Какие группы представляют собой именно русский рок?
– «Звуки Му», разумеется. Внутреннее тоскливое настроение песен «Аукциона» Лени Федорова – слишком однообразное на мой вкус, но, безусловно, явление. Сегодня таких групп я не вижу, представитель русского рока последнего поколения – «Сплин». Саша Васильев абсолютный продолжатель дела Гребенщикова и Майка Науменко. Чичерина, «Би-2» – это все второстепенное: на безрыбье и жопа – соловей.

Первые деньги вы заработали на продаже пластинок. В Союзе за это можно было и срок получить. Какие были ощущения?
– Советская власть погибла в первую очередь из-за своей экономической несостоятельности и непрактичности. Зарабатывать на молодых талантливых музыкантах можно было и в 60-е! А они начали делать это лишь в конце 80-х, после того как Джоанна Стингрей вывезла в Америку записи «Аквариума», «Кино», «Странных игр» и «Алисы». Был скандал, ей закрыли визу, но потом фирма «Мелодия» выпустила пластинки этих групп, заработала кучу денег, а музыкантам заплатила какие-то копейки за них. Их раскупали миллионными тиражами, а это можно было делать и в 60-е, и никакой революции бы не было. Советская власть была тупа, невежественна, недальновидна, интеллектуально никак не обновлялась, выжила из ума и сдохла.

Тогда всех, кто торговал с иностранцами, называли «фарцовщиками», не важно, джинсами ты занимался или валютой. В Москве было много интуристов, в Питере тоже. У меня были поставщики – студенты из Франции. Свой первый бизнес я сделал на западных пластинках, когда мне было 17 лет. Прочитал недавно книгу художника Кабакова про 70–80-е годы. Он пишет о липком страхе, который окутывал их существование, потому что они еще застали сталинские времена. По-моему, он даже не участвовал в Бульдозерной выставке, он был просто запуган и описывает, насколько двойной была жизнь. У нас никакого страха уже не было, хотя я при Сталине и прожил первые свои 9 месяцев. Я всю жизнь занимался тем, чем хотел: торговал и пластинками, и иконами. Рок-музыка у меня всегда была для души, и на ней я никогда ничего не зарабатывал.

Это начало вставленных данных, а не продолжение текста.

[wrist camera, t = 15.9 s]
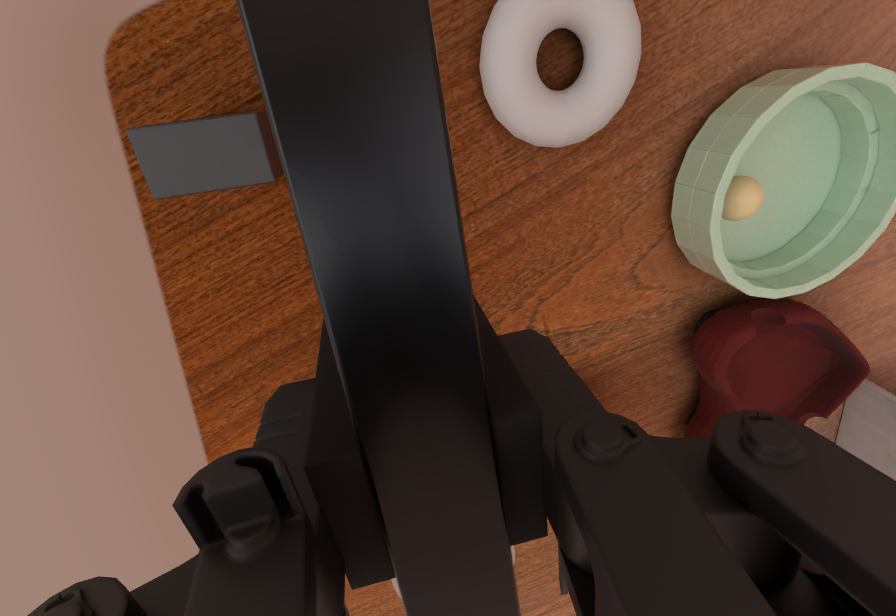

Владимир Путин недавно сказал, что «современный рэп и прочая культура стоят на трех китах: секс, наркотики и протест». Он имел в виду музыкальную культуру, вероятно. Сколько на самом деле у неё теперь китов? Такова ли важность секса и наркотиков?
– Раньше секс и наркотики ассоциировались с рок-музыкой, а теперь не только с ней. Их удельный вес в становлении нынешних музыкантов и вообще музыкальной жизни стал играть заметно меньшую роль. Ярких явлений в современной музыке тоже, кстати, стало меньше. Равных таким явлениям, как Джимми Хендрикс и группа The Doors, теперь нет. Из последних была Nirvana. А к сексу у молодёжи вообще изменилось отношение. Поколение моих детей куда менее сексуально, чем было мое поколение. Они могут по году обходиться без подружки, спокойно. Мне кажется, молодежь умнее стала. Меньше духа брутального секса – это говорит, что они дальше от животного мира, чем мы, например. К алкоголю более осторожное отношение, чем у нас, опять же.

Песню времён нашей молодости – «Перемен требуют наши сердца» – несколько лет назад спела уже и Надежда Кадышева, а воз, в общем, и ныне там. Музыка вообще способна менять этот мир и должна ли она это делать?
– Ничего она не должна, музыка сегодня – это бизнес. Песня стала лейтмотивом времени тогда, когда и до Политбюро доперло, что нужны перемены. Ее показали по телевизору – как раньше, так и сейчас, несмотря на альтернативные средства медиа, косное российское население очень зависит от телевизора. На этом, конечно, Кремль строит свою политику. Когда появился Горбачев, они стали использовать телевидение как подспорье, чтобы молодежь пришла на их сторону. Песня Цоя стала одним из важных переходов между старым и новым. Это была идеологически удачная попытка привлечь молодежь на свою сторону. Но, к сожалению, в плане экономики все очень сильно запоздало. Губительный застой 70-х привел к тому, что лучшие мозги уехали, а те, что остались – уснули. В критический момент в начале 90-х в России не оказалось необходимого числа людей, способных изменить здесь жизнь реформами. Профессионально подготовленных, талантливых в разных областях жизни людей просто не нашлось.